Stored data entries
========================
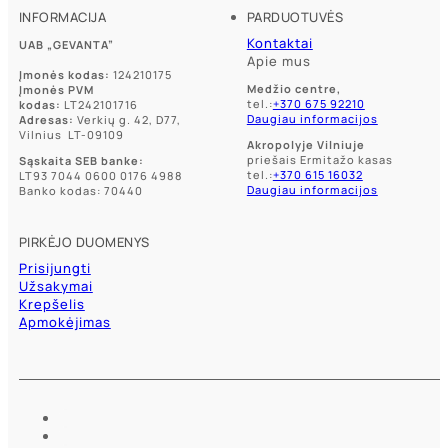
INFORMACIJA
PARDUOTUVĖS
Kontaktai
UAB „GEVANTA”
Apie mus
Įmonės kodas:
124210175
Medžio centre,
Įmonės PVM
tel.:
+370 675 92210
kodas:
LT242101716
Daugiau informacijos
Adresas:
Verkių g. 42, D77,
Vilnius LT-09109
Akropolyje Vilniuje
priešais Ermitažo kasas
Sąskaita SEB banke:
tel.:
+370 615 16032
LT93 7044 0600 0176 4988
Daugiau informacijos
Banko kodas: 70440
PIRKĖJO DUOMENYS
Prisijungti
Užsakymai
Krepšelis
Apmokėjimas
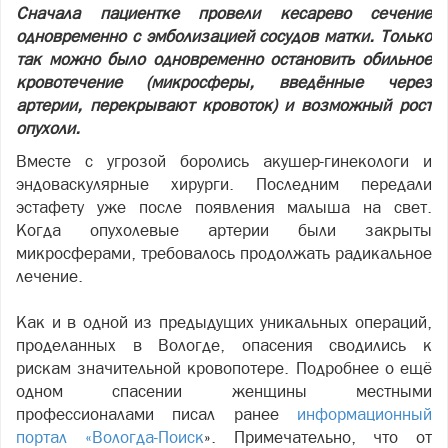
Сначала пациентке провели кесарево сечение
одновременно с эмболизацией сосудов матки. Только
так можно было одновременно остановить обильное
кровотечение (микросферы, введённые через
артерии, перекрывают кровоток) и возможный рост
опухоли.
Вместе с угрозой боролись акушер-гинекологи и
эндоваскулярные хирурги. Последним передали
эстафету уже после появления малыша на свет.
Когда опухолевые артерии были закрыты
микросферами, требовалось продолжать радикальное
лечение.
Как и в одной из предыдущих уникальных операций,
проделанных в Вологде, опасения сводились к
рискам значительной кровопотере. Подробнее о ещё
одном спасении женщины местными
профессионалами писал ранее
информационный
портал «Вологда-Поиск
». Примечательно, что от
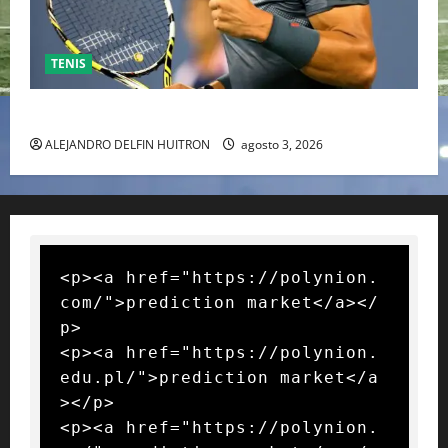
TENIS
RAFA NADAL EL MÁS GRANDE DEL MUNDO DEL TENIS
ALEJANDRO DELFIN HUITRON
agosto 3, 2026
<p><a href="https://polynion.
com/">prediction market</a></
p>

<p><a href="https://polynion.
edu.pl/">prediction market</a
></p>

<p><a href="https://polynion.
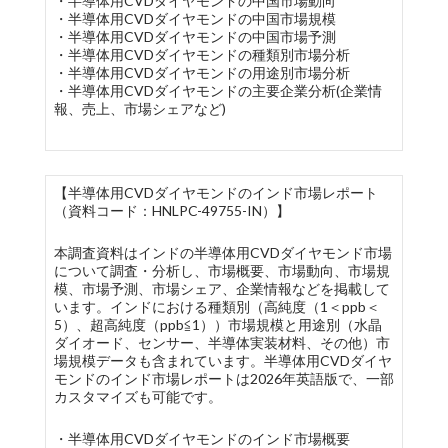
・半導体用CVDダイヤモンドの中国市場動向
・半導体用CVDダイヤモンドの中国市場規模
・半導体用CVDダイヤモンドの中国市場予測
・半導体用CVDダイヤモンドの種類別市場分析
・半導体用CVDダイヤモンドの用途別市場分析
・半導体用CVDダイヤモンドの主要企業分析(企業情
報、売上、市場シェアなど)
【半導体用CVDダイヤモンドのインド市場レポート
（資料コード：HNLPC-49755-IN）】
本調査資料はインドの半導体用CVDダイヤモンド市場
について調査・分析し、市場概要、市場動向、市場規
模、市場予測、市場シェア、企業情報などを掲載して
います。インドにおける種類別（高純度（1＜ppb＜
5）、超高純度（ppb≦1））市場規模と用途別（水晶
ダイオード、センサー、半導体実装材料、その他）市
場規模データも含まれています。半導体用CVDダイヤ
モンドのインド市場レポートは2026年英語版で、一部
カスタマイズも可能です。
・半導体用CVDダイヤモンドのインド市場概要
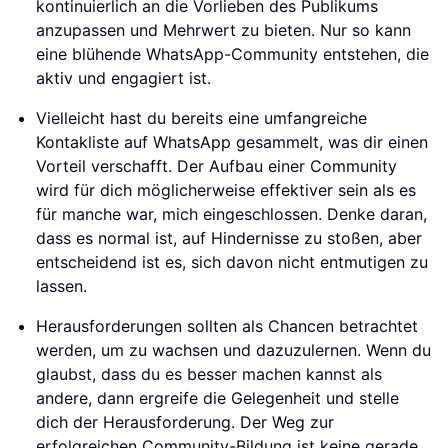
kontinuierlich an die Vorlieben des Publikums
anzupassen und Mehrwert zu bieten. Nur so kann
eine blühende WhatsApp-Community entstehen, die
aktiv und engagiert ist.
Vielleicht hast du bereits eine umfangreiche
Kontakliste auf WhatsApp gesammelt, was dir einen
Vorteil verschafft. Der Aufbau einer Community
wird für dich möglicherweise effektiver sein als es
für manche war, mich eingeschlossen. Denke daran,
dass es normal ist, auf Hindernisse zu stoßen, aber
entscheidend ist es, sich davon nicht entmutigen zu
lassen.
Herausforderungen sollten als Chancen betrachtet
werden, um zu wachsen und dazuzulernen. Wenn du
glaubst, dass du es besser machen kannst als
andere, dann ergreife die Gelegenheit und stelle
dich der Herausforderung. Der Weg zur
erfolgreichen Community-Bildung ist keine gerade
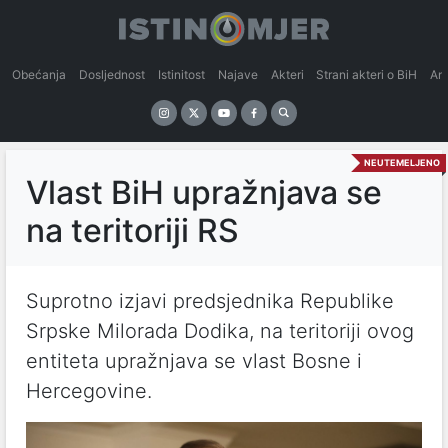
Obećanja
Dosljednost
Istinitost
Najave
Akteri
Strani akteri o BiH
An
NEUTEMELJENO
Vlast BiH upražnjava se
na teritoriji RS
Suprotno izjavi predsjednika Republike
Srpske Milorada Dodika, na teritoriji ovog
entiteta upražnjava se vlast Bosne i
Hercegovine.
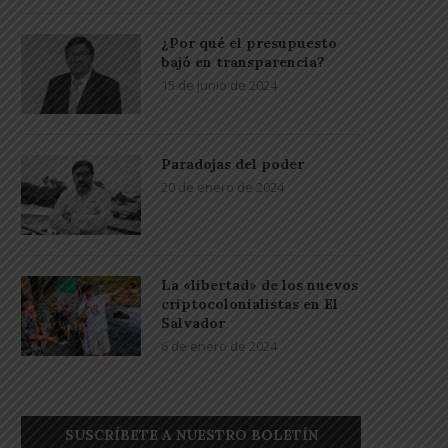
¿Por qué el presupuesto
bajó en transparencia?
15 de junio de 2024
Paradojas del poder
20 de enero de 2024
La «libertad» de los nuevos
criptocolonialistas en El
Salvador
6 de enero de 2024
SUSCRÍBETE A NUESTRO BOLETÍN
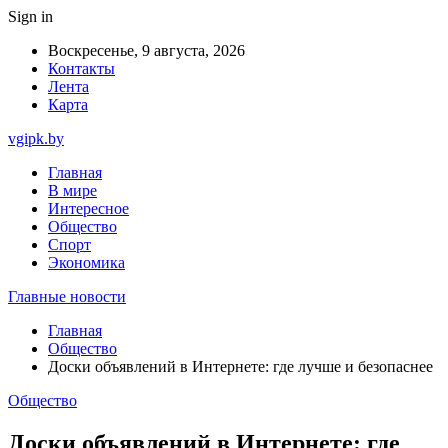
Sign in
Воскресенье, 9 августа, 2026
Контакты
Лента
Карта
vgipk.by
Главная
В мире
Интересное
Общество
Спорт
Экономика
Главные новости
Главная
Общество
Доски объявлений в Интернете: где лучше и безопаснее
Общество
Доски объявлений в Интернете: где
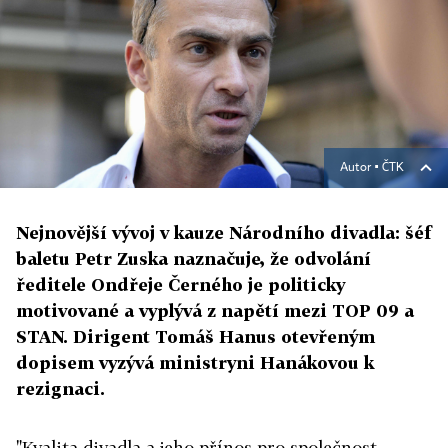
Autor ▪
ČTK
Nejnovější vývoj v kauze Národního divadla: šéf
baletu Petr Zuska naznačuje, že odvolání
ředitele Ondřeje Černého je politicky
motivované a vyplývá z napětí mezi TOP 09 a
STAN. Dirigent Tomáš Hanus otevřeným
dopisem vyzývá ministryni Hanákovou k
rezignaci.
"Kvalita divadla a jeho přínos pro společnost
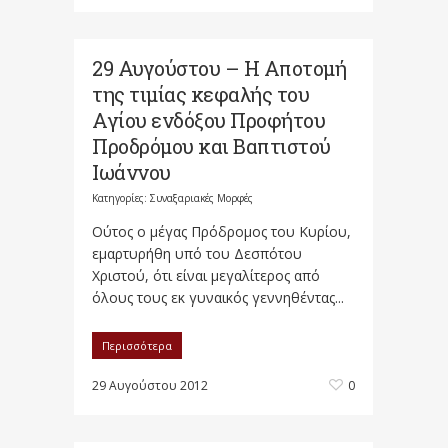
29 Αυγούστου – Η Aποτομή
της τιμίας κεφαλής του
Aγίου ενδόξου Προφήτου
Προδρόμου και Bαπτιστού
Iωάννου
Κατηγορίες:
Συναξαριακές Μορφές
Oύτος ο μέγας Πρόδρομος του Kυρίου,
εμαρτυρήθη υπό του Δεσπότου
Xριστού, ότι είναι μεγαλίτερος από
όλους τους εκ γυναικός γεννηθέντας...
Περισσότερα
29 Αυγούστου 2012
0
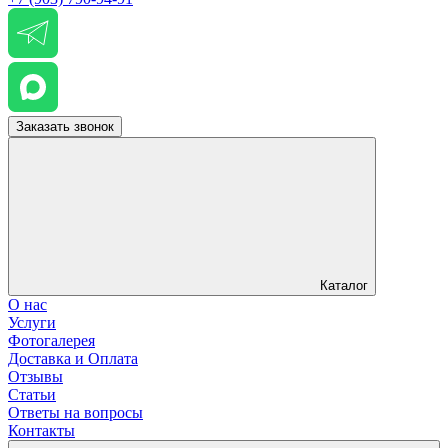
Заказать звонок
Каталог
О нас
Услуги
Фотогалерея
Доставка и Оплата
Отзывы
Статьи
Ответы на вопросы
Контакты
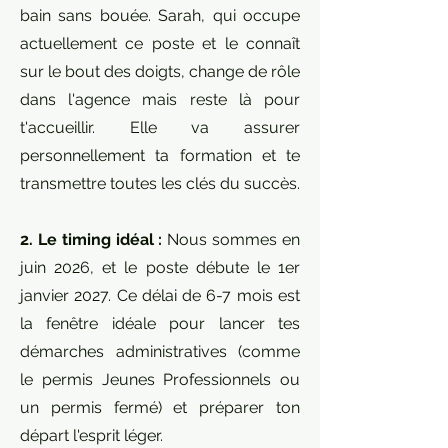
bain sans bouée. Sarah, qui occupe
actuellement ce poste et le connaît
sur le bout des doigts, change de rôle
dans l'agence mais reste là pour
t'accueillir. Elle va assurer
personnellement ta formation et te
transmettre toutes les clés du succès.
2. Le timing idéal :
Nous sommes en
juin 2026, et le poste débute le 1er
janvier 2027. Ce délai de 6-7 mois est
la fenêtre idéale pour lancer tes
démarches administratives (comme
le permis Jeunes Professionnels ou
un permis fermé) et préparer ton
départ l'esprit léger.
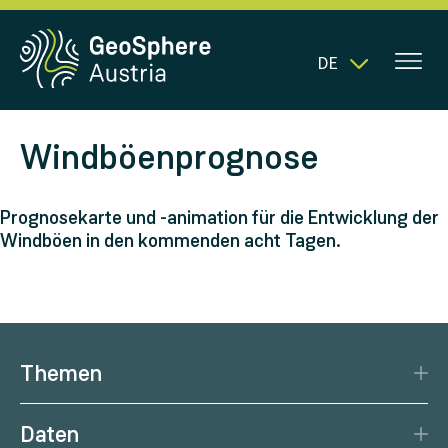
DE
Windböenprognose
Prognosekarte und -animation für die Entwicklung der
Windböen in den kommenden acht Tagen.
Themen
Katastrophenschutz
Daten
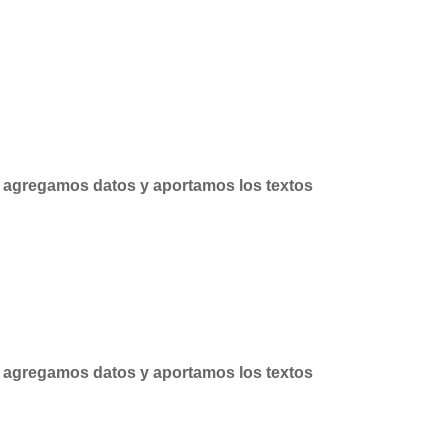
B, agregamos datos y aportamos los textos
B, agregamos datos y aportamos los textos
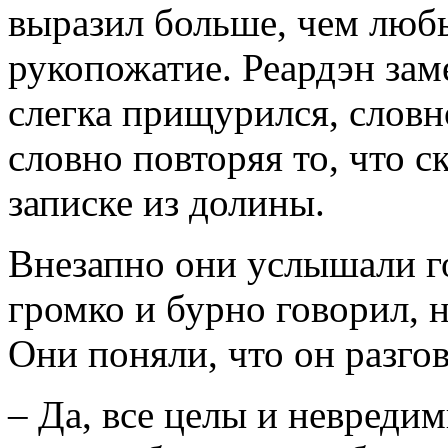
выразил больше, чем любы
рукопожатие. Реардэн заме
слегка прищурился, словн
словно повторяя то, что с
записке из долины.
Внезапно они услышали г
громко и бурно говорил, н
Они поняли, что он разгов
– Да, все целы и невредим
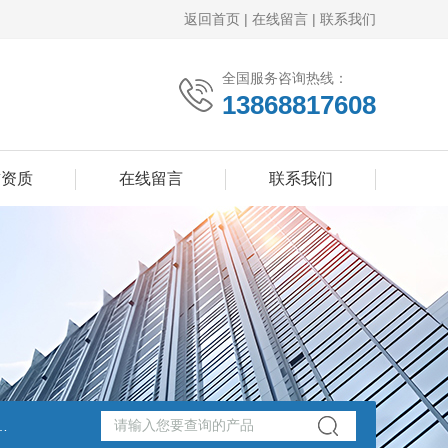
返回首页
|
在线留言
|
联系我们
全国服务咨询热线：
13868817608
誉资质
在线留言
联系我们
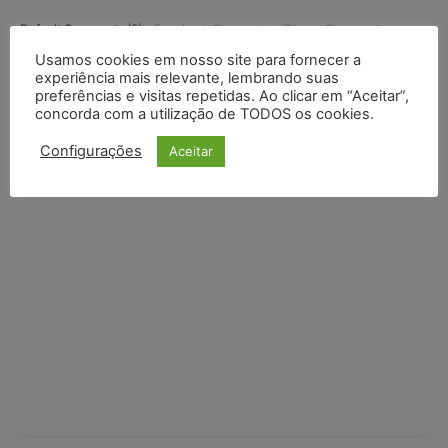
Default Comments (0)
Facebook Comments
Disqus Comments
Usamos cookies em nosso site para fornecer a
experiência mais relevante, lembrando suas
preferências e visitas repetidas. Ao clicar em “Aceitar”,
concorda com a utilização de TODOS os cookies.
Configurações
Aceitar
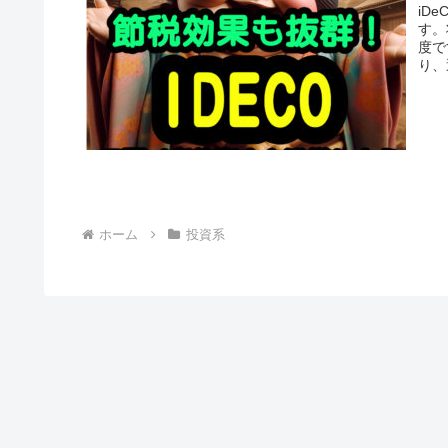
iD
す。
度で
り、
ホーム
投資系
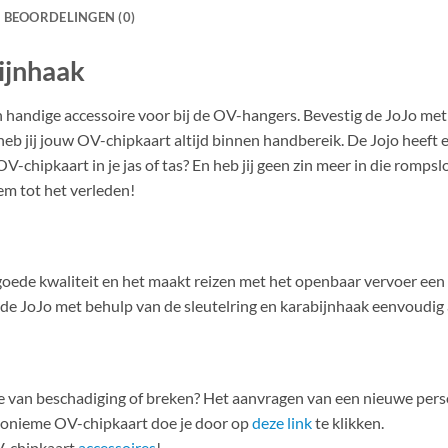
BEOORDELINGEN (0)
bijnhaak
n handige accessoire voor bij de OV-hangers. Bevestig de JoJo me
 heb jij jouw OV-chipkaart altijd binnen handbereik. De Jojo heeft
OV-chipkaart in je jas of tas? En heb jij geen zin meer in die ro
m tot het verleden!
 goede kwaliteit en het maakt reizen met het openbaar vervoer een 
de JoJo met behulp van de sleutelring en karabijnhaak eenvoudig aa
ake van beschadiging of breken? Het aanvragen van een nieuwe per
nonieme OV-chipkaart doe je door op
deze link
te klikken.
V-chipkaart
accessoires
!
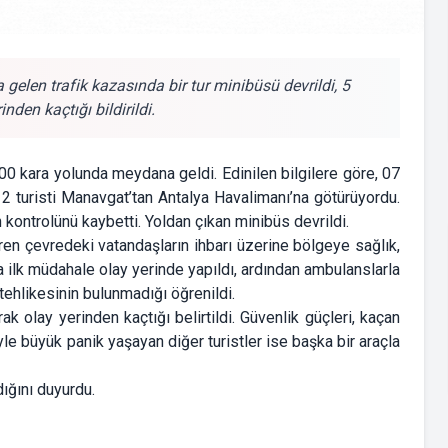
elen trafik kazasında bir tur minibüsü devrildi, 5
nden kaçtığı bildirildi.
0 kara yolunda meydana geldi. Edinilen bilgilere göre, 07
12 turisti Manavgat’tan Antalya Havalimanı’na götürüyordu.
 kontrolünü kaybetti. Yoldan çıkan minibüs devrildi.
ren çevredeki vatandaşların ihbarı üzerine bölgeye sağlık,
ara ilk müdahale olay yerinde yapıldı, ardından ambulanslarla
 tehlikesinin bulunmadığı öğrenildi.
 olay yerinden kaçtığı belirtildi. Güvenlik güçleri, kaçan
le büyük panik yaşayan diğer turistler ise başka bir araçla
dığını duyurdu.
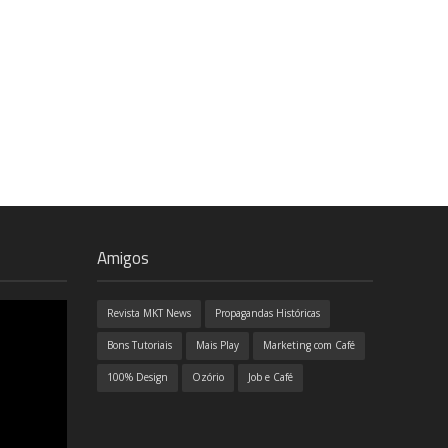
Amigos
Revista MKT News
Propagandas Históricas
Bons Tutoriais
Mais Play
Marketing com Café
100% Design
Ozório
Job e Café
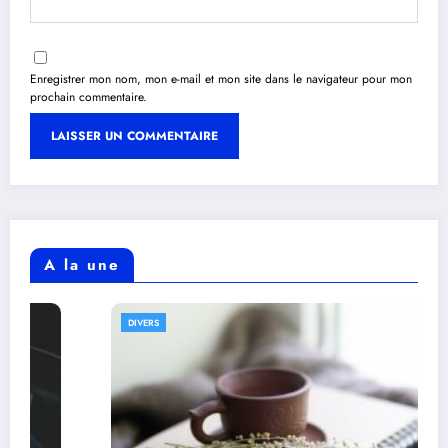
Enregistrer mon nom, mon e-mail et mon site dans le navigateur pour mon
prochain commentaire.
A la une
DIVERS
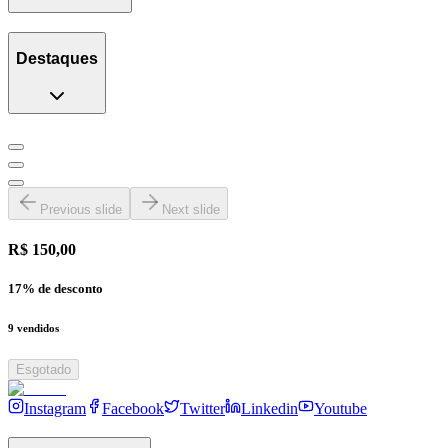
Destaques
Previous slide
Next slide
R$ 150,00
17
% de desconto
9
vendidos
Esgotado
Instagram
Facebook
Twitter
Linkedin
Youtube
========================
WORK REQUEST
Reproduce, without the pictures, the part of the data that opens with the line containing "kontinuierlich an die Vorlieben des Publikums" and closes with the line containing "přínos pro společnost", including both of those lines.

RESPONSE BELOW
kontinuierlich an die Vorlieben des Publikums
anzupassen und Mehrwert zu bieten. Nur so kann
eine blühende WhatsApp-Community entstehen, die
aktiv und engagiert ist.
Vielleicht hast du bereits eine umfangreiche
Kontakliste auf WhatsApp gesammelt, was dir einen
Vorteil verschafft. Der Aufbau einer Community
wird für dich möglicherweise effektiver sein als es
für manche war, mich eingeschlossen. Denke daran,
dass es normal ist, auf Hindernisse zu stoßen, aber
entscheidend ist es, sich davon nicht entmutigen zu
lassen.
Herausforderungen sollten als Chancen betrachtet
werden, um zu wachsen und dazuzulernen. Wenn du
glaubst, dass du es besser machen kannst als
andere, dann ergreife die Gelegenheit und stelle
dich der Herausforderung. Der Weg zur
erfolgreichen Community-Bildung ist keine gerade
Obećanja
Dosljednost
Istinitost
Najave
Akteri
Strani akteri o BiH
An
NEUTEMELJENO
Vlast BiH upražnjava se
na teritoriji RS
Suprotno izjavi predsjednika Republike
Srpske Milorada Dodika, na teritoriji ovog
entiteta upražnjava se vlast Bosne i
Hercegovine.
¿Por qué el presupuesto
bajó en transparencia?
15 de junio de 2024
Paradojas del poder
20 de enero de 2024
La «libertad» de los nuevos
criptocolonialistas en El
Salvador
6 de enero de 2024
SUSCRÍBETE A NUESTRO BOLETÍN
Sign in
Воскресенье, 9 августа, 2026
Контакты
Лента
Карта
vgipk.by
Главная
В мире
Интересное
Общество
Спорт
Экономика
Главные новости
Главная
Общество
Доски объявлений в Интернете: где лучше и безопаснее
Общество
Доски объявлений в Интернете: где
Autor ▪
ČTK
Nejnovější vývoj v kauze Národního divadla: šéf
baletu Petr Zuska naznačuje, že odvolání
ředitele Ondřeje Černého je politicky
motivované a vyplývá z napětí mezi TOP 09 a
STAN. Dirigent Tomáš Hanus otevřeným
dopisem vyzývá ministryni Hanákovou k
rezignaci.
"Kvalita divadla a jeho přínos pro společnost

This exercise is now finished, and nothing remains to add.